(Stored dataset items)

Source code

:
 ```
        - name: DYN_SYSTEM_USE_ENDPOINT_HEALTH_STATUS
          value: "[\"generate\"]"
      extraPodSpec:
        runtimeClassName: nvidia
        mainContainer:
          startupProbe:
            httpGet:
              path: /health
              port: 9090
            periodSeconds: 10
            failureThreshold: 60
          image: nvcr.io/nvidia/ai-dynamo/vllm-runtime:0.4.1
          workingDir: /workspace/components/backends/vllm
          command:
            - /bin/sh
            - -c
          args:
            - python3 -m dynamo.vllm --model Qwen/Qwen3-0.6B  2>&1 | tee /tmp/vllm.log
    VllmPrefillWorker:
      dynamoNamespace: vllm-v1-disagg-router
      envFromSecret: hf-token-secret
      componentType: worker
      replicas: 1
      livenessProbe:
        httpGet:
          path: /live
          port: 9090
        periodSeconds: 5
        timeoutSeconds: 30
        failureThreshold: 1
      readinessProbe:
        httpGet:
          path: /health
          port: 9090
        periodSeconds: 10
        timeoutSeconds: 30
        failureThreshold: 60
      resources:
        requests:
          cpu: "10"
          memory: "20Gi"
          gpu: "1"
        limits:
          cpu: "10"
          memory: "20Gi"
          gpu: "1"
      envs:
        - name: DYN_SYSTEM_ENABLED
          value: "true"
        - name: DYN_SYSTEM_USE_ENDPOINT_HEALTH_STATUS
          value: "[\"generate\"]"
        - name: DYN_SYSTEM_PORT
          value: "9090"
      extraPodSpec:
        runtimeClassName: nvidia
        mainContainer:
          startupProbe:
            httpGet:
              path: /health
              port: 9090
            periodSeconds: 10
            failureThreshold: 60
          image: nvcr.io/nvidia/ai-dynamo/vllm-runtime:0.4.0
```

Exercise aim: Every line holding the string "nvidia" should be copied here, so please find those lines in the data.

Result for this task:
        runtimeClassName: nvidia
          image: nvcr.io/nvidia/ai-dynamo/vllm-runtime:0.4.1
        runtimeClassName: nvidia
          image: nvcr.io/nvidia/ai-dynamo/vllm-runtime:0.4.0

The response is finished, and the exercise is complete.